The Rabbis of antiquity anticipated the Discovery Channel's production of the "The Bible!" They just restricted the viewer to one person – Adam. In a Midrash created to answer the question – why did Adam live 930 years and not a thousand – God shows Adam all of human events to come. How did the Rabbis imagine HDTV? In any event, Adam sees that David is only allotted a very short lifespan. He says to God: "But isn't David supposed to write the Book of Psalms? Isn't he supposed to defeat Goliath and become King of Israel? How can he possibly do it in such a short lifetime?" God asks Adam for a solution and Adam gives him some of his years so that David could live a full life and achieve all that he did.

 

This is a novel way to begin my reflections on the sensational presentation on the Discovery Channel of "The Bible." I confess that I have not seen it nor have any intentions to do so. I am not critiquing its presentation nor responding to the current controversy over who does the portrayal of Satan look like? I find it irrelevant.

 

My focus is strictly on one issue: Why have we not made the Bible into a movie? Why have we preserved it as a book? This is not a frivolous question. It goes to the heart of our religious foundation and structure. On a wider scale it relates to learning and knowledge in general.

 

Judaism has preserved the Bible – I now switch to our language, namely, Tanach – the Hebrew abbreviation for its three parts – because of the uniqueness of the written text. I see many very crucial elements in this.

 

1. Words have nuances and different layers of meaning. Depending on our age, our gender, our experiences, our positions, we can read words differently. In my youth I read passages very differently than currently. It is me that colors my reading, even as the text stays the same. Keeping the Bible as a book, allows me to change in relation to the text.

 

2. Words have nuances and different layers of meaning. That is the same line as in #1 but now I refer to the fact that each language has its own "www," its own interweaving of meaning and values. Using Roget's English Thesaurus finds a different set of synonyms and antonyms than doing it in Hebrew. The value system of each language is vastly different. The Hebrew text of the Tanach creates our Judaism in a way that the English cannot. This doesn't exist at all in the movie edition.

 

3. In the transition from Hebrew to English and from text to movie, the different meaning of words is frozen.
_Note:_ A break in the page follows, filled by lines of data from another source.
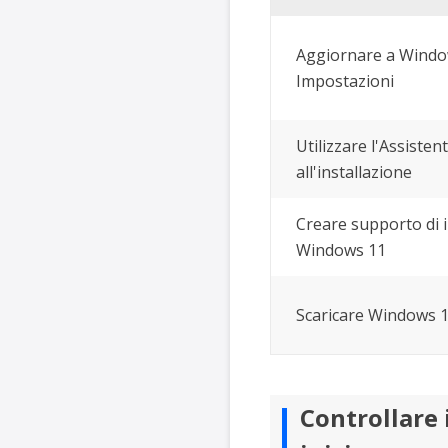
Aggiornare a Windo
Impostazioni
Utilizzare l'Assisten
all'installazione
Creare supporto di i
Windows 11
Scaricare Windows 1
Controllare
Someone has chosen for us what the text should mean, and is capable of distorting the text altogether. DeMille's "Ten Commandments" is a prime example. It changes the Torah's text, reorganizes events and includes elements foreign to the Torah.

 

4. Having a text challenges to use our imagination. We don't know how any of the people of the Bible looked. Words describe the plagues of Egypt and the 'finger of God' creating the Ten Commandments. How did God's voice sound? How did Moses'? The tensions and feelings are all words and we as the readers use our imagination to create the canvas. That makes the Bible our personal document. We hear it and see it individually and in doing so makes it ours. What a gift that the Torah is and remains a book!

 

5. A movie is entertainment and a book requires literacy. Movies have certainly moved me. But a book requires me/us to be literate: to follow the plot line, understand grammar and syntax, fill in the blanks, read the language itself and much more. Being a "People of the Book" required us to be literate in our religious foundation. That is more a challenge now than ever before.

 

Maybe just on a lark I will see one presentation on the History Channel, but the real treasure bequeathed to us and which challenges us is to read the Bible.